**Task statement:**
Among the entries, find the lines with the string "hello" and report them.
[Records to process — start]
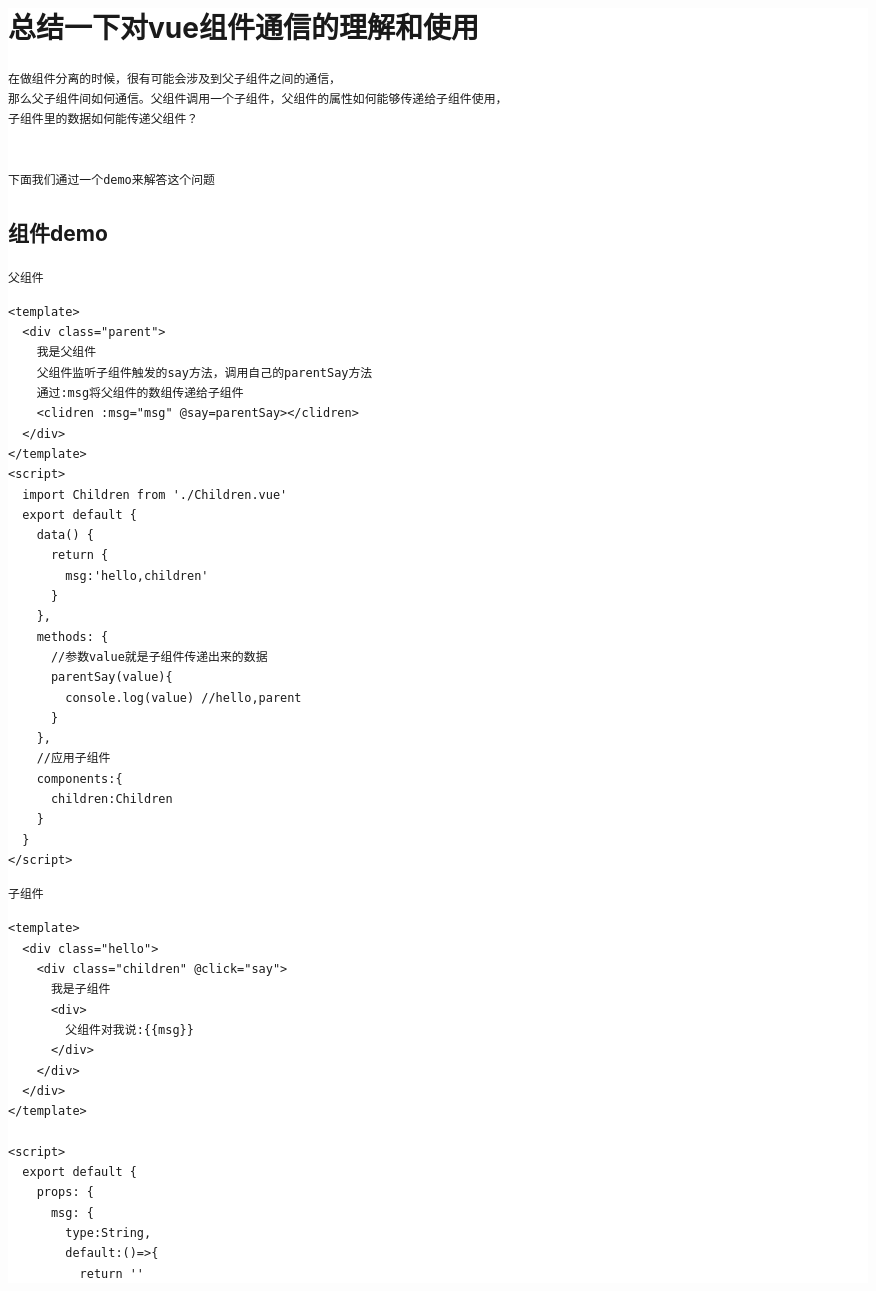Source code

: # 总结一下对vue组件通信的理解和使用

    在做组件分离的时候，很有可能会涉及到父子组件之间的通信，  
    那么父子组件间如何通信。父组件调用一个子组件，父组件的属性如何能够传递给子组件使用， 
    子组件里的数据如何能传递父组件？


    下面我们通过一个demo来解答这个问题

## 组件demo

    父组件

```vue
<template>
  <div class="parent">
    我是父组件  
    父组件监听子组件触发的say方法，调用自己的parentSay方法
    通过:msg将父组件的数组传递给子组件
    <clidren :msg="msg" @say=parentSay></clidren>
  </div>
</template>
<script>
  import Children from './Children.vue'
  export default {
    data() {
      return {
        msg:'hello,children'
      }
    },
    methods: {
      //参数value就是子组件传递出来的数据
      parentSay(value){
        console.log(value) //hello,parent
      }
    },
    //应用子组件
    components:{
      children:Children
    }
  }
</script>
```

    子组件

```vue
<template>
  <div class="hello">
    <div class="children" @click="say">
      我是子组件
      <div>
        父组件对我说:{{msg}}
      </div>
    </div>
  </div>
</template>

<script>
  export default {
    props: {
      msg: {
        type:String,
        default:()=>{
          return ''
```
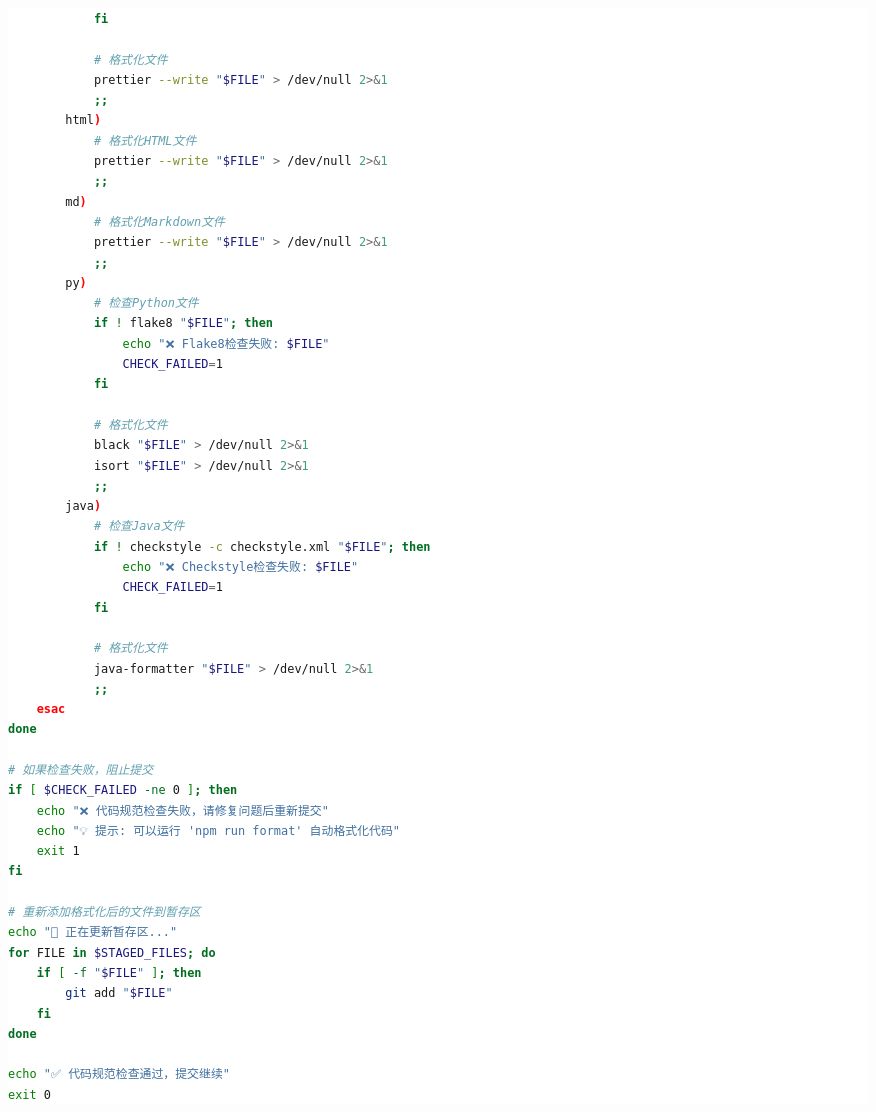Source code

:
 ```bash
            fi
            
            # 格式化文件
            prettier --write "$FILE" > /dev/null 2>&1
            ;;
        html)
            # 格式化HTML文件
            prettier --write "$FILE" > /dev/null 2>&1
            ;;
        md)
            # 格式化Markdown文件
            prettier --write "$FILE" > /dev/null 2>&1
            ;;
        py)
            # 检查Python文件
            if ! flake8 "$FILE"; then
                echo "❌ Flake8检查失败: $FILE"
                CHECK_FAILED=1
            fi
            
            # 格式化文件
            black "$FILE" > /dev/null 2>&1
            isort "$FILE" > /dev/null 2>&1
            ;;
        java)
            # 检查Java文件
            if ! checkstyle -c checkstyle.xml "$FILE"; then
                echo "❌ Checkstyle检查失败: $FILE"
                CHECK_FAILED=1
            fi
            
            # 格式化文件
            java-formatter "$FILE" > /dev/null 2>&1
            ;;
    esac
done

# 如果检查失败，阻止提交
if [ $CHECK_FAILED -ne 0 ]; then
    echo "❌ 代码规范检查失败，请修复问题后重新提交"
    echo "💡 提示: 可以运行 'npm run format' 自动格式化代码"
    exit 1
fi

# 重新添加格式化后的文件到暂存区
echo "🔄 正在更新暂存区..."
for FILE in $STAGED_FILES; do
    if [ -f "$FILE" ]; then
        git add "$FILE"
    fi
done

echo "✅ 代码规范检查通过，提交继续"
exit 0
```
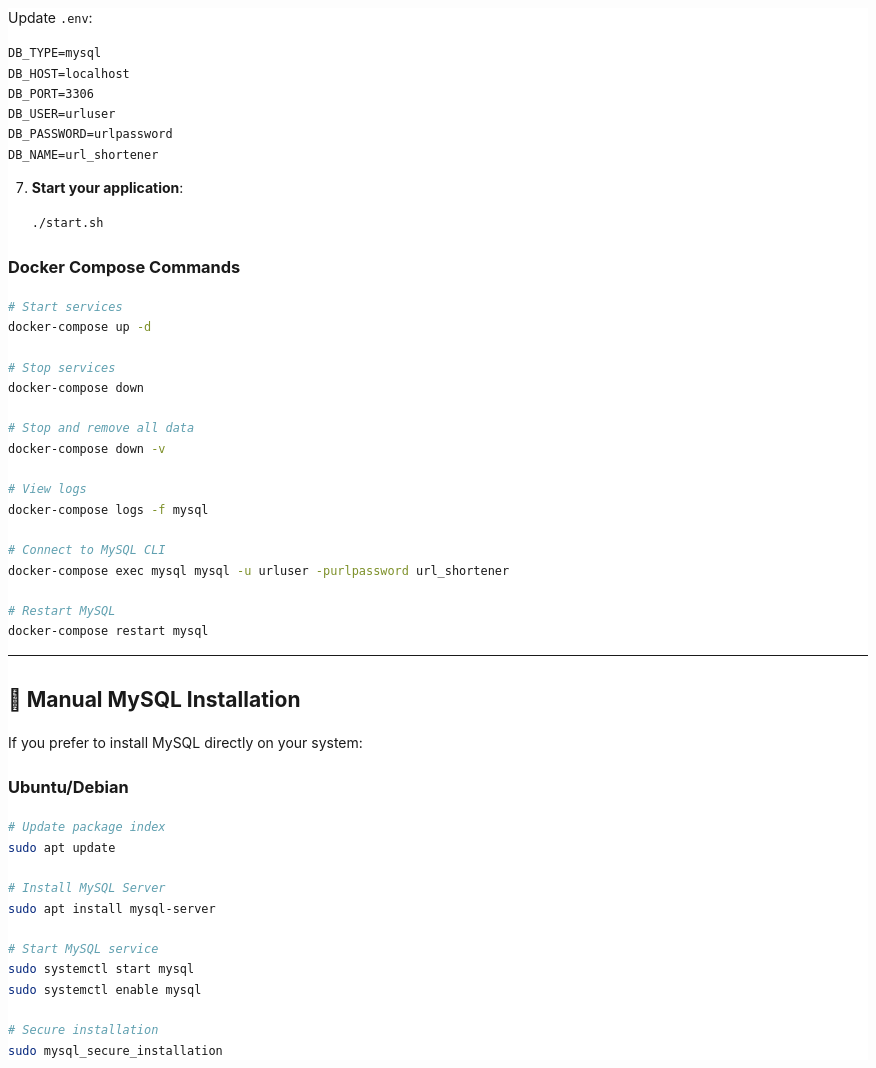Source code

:    Update `.env`:
   ```env
   DB_TYPE=mysql
   DB_HOST=localhost
   DB_PORT=3306
   DB_USER=urluser
   DB_PASSWORD=urlpassword
   DB_NAME=url_shortener
   ```

7. **Start your application**:
   ```bash
   ./start.sh
   ```

### Docker Compose Commands

```bash
# Start services
docker-compose up -d

# Stop services
docker-compose down

# Stop and remove all data
docker-compose down -v

# View logs
docker-compose logs -f mysql

# Connect to MySQL CLI
docker-compose exec mysql mysql -u urluser -purlpassword url_shortener

# Restart MySQL
docker-compose restart mysql
```

---

## 🔧 Manual MySQL Installation

If you prefer to install MySQL directly on your system:

### Ubuntu/Debian

```bash
# Update package index
sudo apt update

# Install MySQL Server
sudo apt install mysql-server

# Start MySQL service
sudo systemctl start mysql
sudo systemctl enable mysql

# Secure installation
sudo mysql_secure_installation
```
[Records to process — finish]
**Reply to the exercise:**
        msg:'hello,children'
        console.log(value) //hello,parent
  <div class="hello">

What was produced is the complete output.